Less than a month after being put on probation Cooks killed another black guy. Black lives matter? Seems like if someone had done their jobs Tarece wouldn’t have been roaming free in the first place. Cooks has been charged with murder. It looks like cops in Greenville didn’t get that memo about not approaching black suspects.







Cooks’ friends here in Charleston think he is going to get away with murder, though. They didn’t really bother to read the news stories.







Let’s head back to Charleston County.

We first wrote about Reginald Bruce Taylor, Jr. in January of 2013 when he was charged with Inflicting Great Bodily Harm on a Child. It seems Taylor, aka “Webbie“, severely scalded a two year old child who had a toilet training accident.

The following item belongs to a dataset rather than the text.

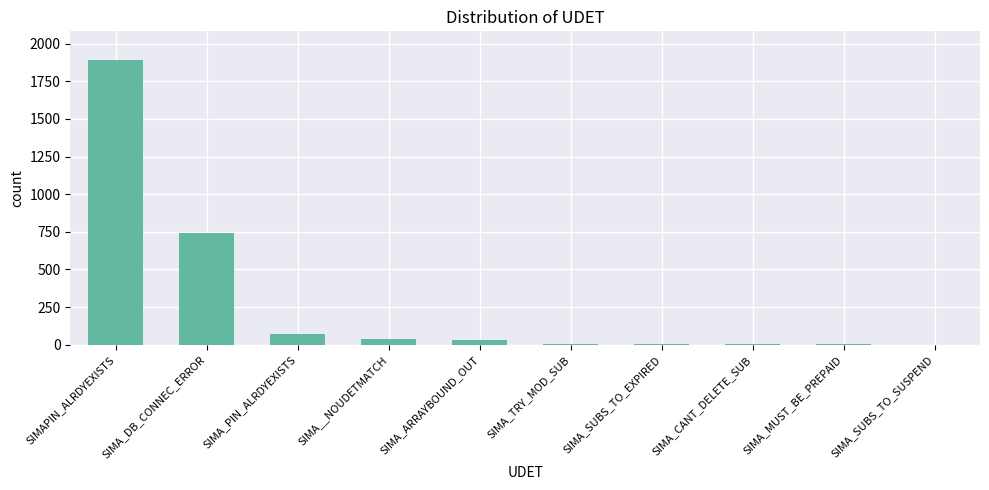

Where is the data nearest to the value 947?

SIMA_DB_CONNEC_ERROR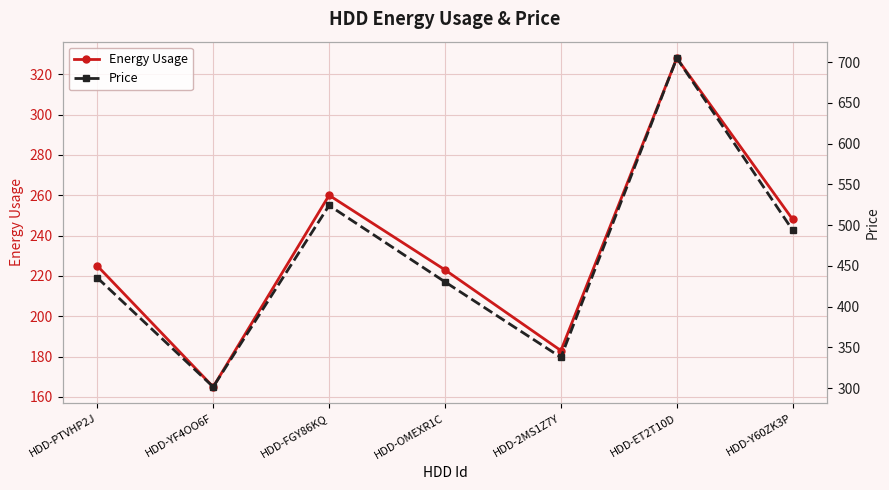

What position from the left is HDD-PTVHP2J?

1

We found it interesting that the child’s mother refused to cooperate with police, yet DSS ultimately returned that child to the mother. We have to question the rationale behind that. Taylor was initially given a $250,000 bond on the charge. That bond did not last long as Judge James “Rainbows and Unicorns” Gosnell came galloping to Taylor’s rescue, reducing the bond to $25,000 less than a month later and Taylor bonded out. At the time, Taylor had no major criminal convictions because the 9th Circuit Solicitor had dismissed his four previous drug distribution charges.







Taylor was found guilty by a Charleston County jury earlier this week. He took the stand to testify and jurors saw he could not keep his story straight. The stories he told on the stand were different from the stories he told police. He did admit on the stand the child was not transported for medical care until hours after he was burned. Taylor will be sentenced at a later date.

We hope the sentencing judge takes into account his arrest on May 18th on a charge of Distribution of Crack Cocaine. Taylor was free on $80,000 bond on that charge when he went to court this week. Of course, once he is sentenced on the child abuse charge the 9th Circuit Solicitor will probably dismiss the drug charge.







Just like when he was arrested, everyone associated with Taylor is upset he was found guilty of this crime which caused horrific injuries to a two year old. The “system” is the problem, not the fact that Taylor abused a helpless two year old.








Well, that’s it for today folks. As always, more to come later. Another of our CTL alumni is now in prison. We are waiting for the final word on the sentencing in that case.


One Comment

  1. Thanks for being on the ball, Chief. Excellent as always.